Whole Earth
- Former editors: Kevin Kelly, Howard Rheingold, Ruth Kissane, Peter Warshall, Anne Herbert
- Categories: Environment, Science, Politics
- Frequency: Quarterly
- First issue: January 1985
- Final issue Number: Spring 2003 Issue 110
- Company: Point Foundation
- Country: United States
- Based in: Sausalito, California
- Language: English
- Website: http://www.wholeearth.com
- ISSN: 1097-5268

= Whole Earth Review =

American magazine (1985–2002)

Whole Earth Review (Whole Earth after 1997) was a magazine which was founded in January 1985 after the merger of the Whole Earth Software Review (a supplement to the Whole Earth Software Catalog) and the CoEvolution Quarterly. All of these periodicals are descendants of Stewart Brand's Whole Earth Catalog. The earlier ones were published by Dick Raymond’s Portola Institute, while later ones were published by the Point Foundation, a non-profit founded by Raymond and Brand.

The last published hard copy issue of the magazine was the Winter 2002 issue. The next issue (Spring 2003) was planned but never published in hard copy format. Bruce Sterling attempted to solicit funds for this issue by writing that "friends at Whole Earth Magazine have experienced a funding crunch so severe that the Spring 2003 special issue (#111) on Technological Singularity, edited by Alex Steffen of the Viridian curia, hasn't been printed and distributed. Whole Earth is soliciting donations to get the issue printed, and has put some of the content online". Eventually, elements of the 2003 issue appeared only in digital format on the Whole Earth website.

==Overview==
Fred Turner discusses the creation of the Whole Earth Review in From Counterculture to Cyberculture: Stewart Brand, the Whole Earth Network, and the Rise of Digital Utopianism. Turner notes that in 1983, The Whole Earth Software Catalog was proposed by John Brockman as a magazine which "would do for computing what the original [Whole Earth Catalog] had done for the counterculture: identify and recommend the best tools as they emerged". The first issue was released in the Fall of 1984. The Whole Earth Software Catalog was a business failure, and was only published twice, with only three of The Whole Earth Software Review supplements published . At the same time, another Brand publication, CoEvolution Quarterly evolved out of the original Whole Earth Supplement in 1974. In 1985, Brand merged CoEvolution Quarterly with The Whole Earth Software Review to create the Whole Earth Review.

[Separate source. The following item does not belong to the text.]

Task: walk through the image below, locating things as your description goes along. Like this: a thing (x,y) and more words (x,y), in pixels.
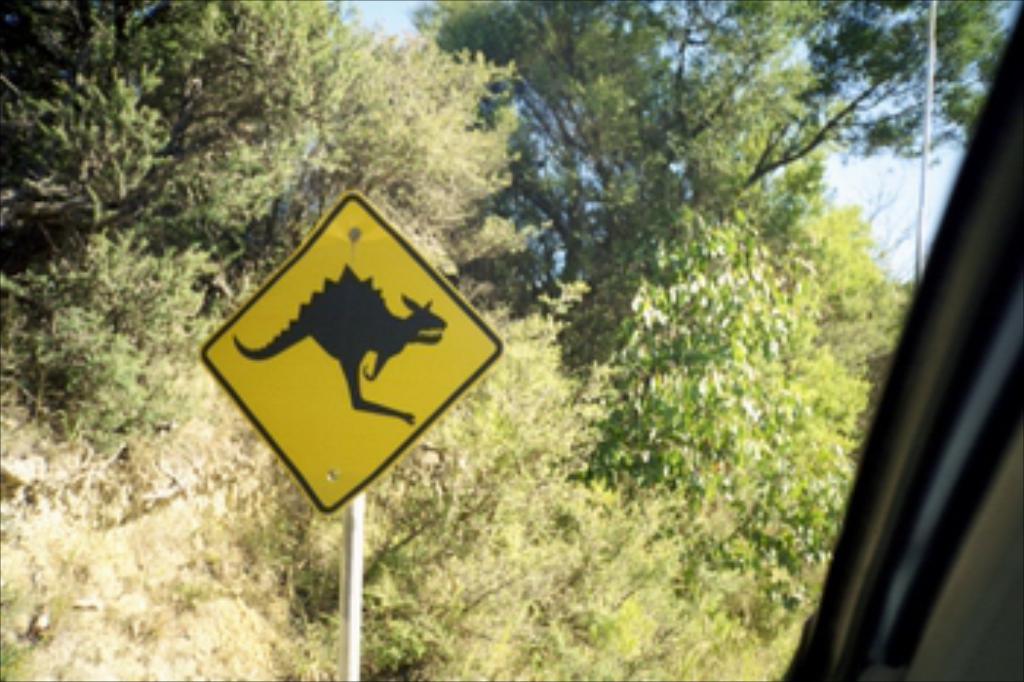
In this image I can see the yellow and black color board (341,386) to the pole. To the side I can see the vehicle (908,424). In the background (433,176) I can see many trees (474,110) and the sky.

This is also indicated in the issues themselves. Fall 1984, issue #43 is titled The Last CoEvolution Quarterly. The cover also states, "Next issue is 'Whole Earth Review': livelier snake, new skin". In January 1985, issue #44 was titled Whole Earth Review: Tools and Ideas for the Computer Age. The cover also reads "The continuation of CoEvolution Quarterly and Whole Earth Software Review". In an article titled "Whole Earth Software Catalog Version 1.1", Stewart Brand states that there are three intended audiences for the new Whole Earth Review: a) The audience of The Whole Earth Software Catalog, b) The audience of The Whole Earth Software Review and c) The audience of CoEvolution Quarterly. The office of Whole Earth Review was next door to The WELL, another project that Stewart Brand and associates co-founded.

Whole Earth had a special role in promoting alternative technology or appropriate technology. In deciding to publish full-length articles on specific topics in natural sciences, invention, arts, etc., Whole Earth (like its predecessor, CoEvolution Quarterly) was a journal aimed primarily at the educated layperson. The industrial designer and educator J. Baldwin served as the technology editor. Tool and book reviews were in abundance, and ecological and technology topics were interspersed with articles treating social and community subjects. One of the journal's recurring themes was "the commons" (a thing, institution or geographic space of, or having to do with, the community as a whole), and the related "tragedy of the commons".

Stewart Brand and the later editors invited reviews of books and tools from experts in specific fields, to be approached as though they were writing a letter to a friend.

Whole Earth editors Kevin Kelly and Howard Rheingold both went on to edit other magazines.